Consistency between two cognitive elements represents consonance. Attitudes of an individual are normally consistent with each other. Hence his actions are in accordance with his attitudes, leading to a pleasant state of mind.
We shall consider dissonance, because it is an aversive state which arises when the individual is aware of an inconsistency or conflict within himself and he is motivated to reduce or dispel this condition in some way. For example, if a person knows that the most he could afford to pay for a new automobile was Rs. 20,000 and he had just been persuaded to sign a contract to purchase, one costing Rs. 25,000, there would be a dissonant relation between two cognitive elements.
The theory of cognitive dissonance was applied to a variety of situations in the social context to study attitudes and attitudinal change.
Festinger and Carl Smith tested the following hypotheses, which formed the core of the theory:
1. If a person is induced to say or do something contrary to what he believes he will tend to modify his attitude so as to make it consonant with the cognitions of what he has said or done.

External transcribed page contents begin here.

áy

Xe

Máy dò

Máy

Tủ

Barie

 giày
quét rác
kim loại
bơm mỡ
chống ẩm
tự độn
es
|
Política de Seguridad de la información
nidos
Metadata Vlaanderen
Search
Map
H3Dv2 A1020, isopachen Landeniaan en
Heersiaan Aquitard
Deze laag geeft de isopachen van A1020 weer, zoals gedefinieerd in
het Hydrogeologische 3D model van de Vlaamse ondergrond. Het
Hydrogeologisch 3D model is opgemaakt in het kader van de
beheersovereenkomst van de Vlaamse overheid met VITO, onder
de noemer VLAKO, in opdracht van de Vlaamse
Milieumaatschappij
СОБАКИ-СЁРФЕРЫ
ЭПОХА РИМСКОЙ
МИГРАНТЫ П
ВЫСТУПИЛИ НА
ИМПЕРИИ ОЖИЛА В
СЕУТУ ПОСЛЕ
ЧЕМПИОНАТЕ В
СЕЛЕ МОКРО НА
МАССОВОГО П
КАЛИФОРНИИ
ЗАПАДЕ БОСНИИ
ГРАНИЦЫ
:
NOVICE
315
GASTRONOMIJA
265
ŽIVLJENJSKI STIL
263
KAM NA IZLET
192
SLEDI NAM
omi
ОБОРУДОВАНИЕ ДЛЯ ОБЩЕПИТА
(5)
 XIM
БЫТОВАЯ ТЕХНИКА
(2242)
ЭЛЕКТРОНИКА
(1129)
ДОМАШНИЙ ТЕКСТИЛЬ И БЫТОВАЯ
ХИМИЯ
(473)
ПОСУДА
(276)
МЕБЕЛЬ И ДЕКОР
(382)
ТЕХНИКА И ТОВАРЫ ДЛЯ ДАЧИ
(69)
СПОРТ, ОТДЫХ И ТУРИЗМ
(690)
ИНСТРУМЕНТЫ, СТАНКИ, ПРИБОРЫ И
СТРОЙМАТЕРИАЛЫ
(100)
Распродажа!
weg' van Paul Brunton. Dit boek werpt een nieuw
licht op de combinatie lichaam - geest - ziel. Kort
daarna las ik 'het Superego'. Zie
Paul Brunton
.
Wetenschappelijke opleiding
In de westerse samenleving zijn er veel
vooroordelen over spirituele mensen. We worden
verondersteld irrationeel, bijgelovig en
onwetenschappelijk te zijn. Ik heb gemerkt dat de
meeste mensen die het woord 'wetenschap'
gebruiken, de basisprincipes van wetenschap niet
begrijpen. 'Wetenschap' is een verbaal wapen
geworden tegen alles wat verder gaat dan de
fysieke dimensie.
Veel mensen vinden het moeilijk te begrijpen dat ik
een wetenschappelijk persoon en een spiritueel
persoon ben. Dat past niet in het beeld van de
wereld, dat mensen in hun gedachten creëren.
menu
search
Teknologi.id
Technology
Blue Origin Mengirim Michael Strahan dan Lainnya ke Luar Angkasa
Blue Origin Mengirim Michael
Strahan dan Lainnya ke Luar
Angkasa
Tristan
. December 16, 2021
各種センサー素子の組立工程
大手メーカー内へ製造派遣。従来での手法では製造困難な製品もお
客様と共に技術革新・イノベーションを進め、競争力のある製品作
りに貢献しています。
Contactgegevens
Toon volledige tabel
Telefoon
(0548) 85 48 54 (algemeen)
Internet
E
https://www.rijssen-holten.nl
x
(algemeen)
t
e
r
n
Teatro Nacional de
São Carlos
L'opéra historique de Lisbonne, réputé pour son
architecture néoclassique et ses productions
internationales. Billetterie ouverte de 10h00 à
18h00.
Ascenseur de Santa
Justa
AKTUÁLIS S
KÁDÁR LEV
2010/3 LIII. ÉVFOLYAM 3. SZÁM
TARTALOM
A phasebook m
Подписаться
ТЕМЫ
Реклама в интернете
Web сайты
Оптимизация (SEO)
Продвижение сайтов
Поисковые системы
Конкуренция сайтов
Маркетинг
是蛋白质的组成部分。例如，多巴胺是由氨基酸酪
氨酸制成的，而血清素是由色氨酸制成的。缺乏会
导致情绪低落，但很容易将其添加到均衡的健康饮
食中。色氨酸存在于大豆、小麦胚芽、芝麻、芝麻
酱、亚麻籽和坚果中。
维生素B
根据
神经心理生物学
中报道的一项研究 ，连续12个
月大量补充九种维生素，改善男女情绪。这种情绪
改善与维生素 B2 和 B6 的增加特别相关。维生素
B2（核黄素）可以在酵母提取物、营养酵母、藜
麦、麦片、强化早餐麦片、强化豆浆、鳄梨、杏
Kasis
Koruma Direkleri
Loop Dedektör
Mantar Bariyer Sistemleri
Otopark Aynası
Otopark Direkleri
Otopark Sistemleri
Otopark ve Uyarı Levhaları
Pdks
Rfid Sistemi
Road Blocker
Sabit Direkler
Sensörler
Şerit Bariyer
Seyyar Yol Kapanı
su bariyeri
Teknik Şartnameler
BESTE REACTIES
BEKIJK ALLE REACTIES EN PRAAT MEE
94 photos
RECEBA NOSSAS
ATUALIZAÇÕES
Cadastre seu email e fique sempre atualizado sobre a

2. The greater the pressure used to elicit behaviour which is contrary to one’s private attitude- the less his attitude will change.
However, whether dissonance occurs or not depends upon the individual’s personal experience and outlook. There is no dissonance if he does not perceive an inconsistency in his attitudes and behaviour. Dissonance can be reduced not only through attitudinal change but also thorough rationalizing, perceiving selectively and by seeking new information.
To study the phenomenon of cognitive dissonance.
Six packets of cigarettes of different brands.
The experiment is carried out as a group experiment. A group of nine boys who are smokers are selected as subjects. They are divided into three groups A, B & C, three in each group. The subjects are requested to rate each brand of cigarettes on a 11 point scale of desirability. The experimenter makes sure that every member of the group rates brands.
Each subject of Group ‘A’ is given a packet containing that particular brand of cigarette which he rated as very high. Each subject of Group ‘B’ is given a packet of that particular brand which he rated as third highest, i.e., the brand which he rated as slightly less desirable. Each subject of group ‘C’ is given two packets of that particular brand which is rated as having very low desirability.
The experimenter calls for a break of 10 minutes and requests the subjects to remain in the hall. He permits them to have a cigarette from their packet if they feel like. Later, all the subjects are asked to rate all the brands for the second time. Each brand of cigarette is rated on a 11 – point scale of desirability.
The experimenter should make sure that different brands are of the same size and of approximately the same price.
The results are tabulated as follows:
Comparison of the three groups:
Compute t-ratio for testing the significance of difference between the means (mean of the differences between the first and the second ratings) of Group A and B; A and C; B and C.
Discuss the results in light of the hypotheses formulated.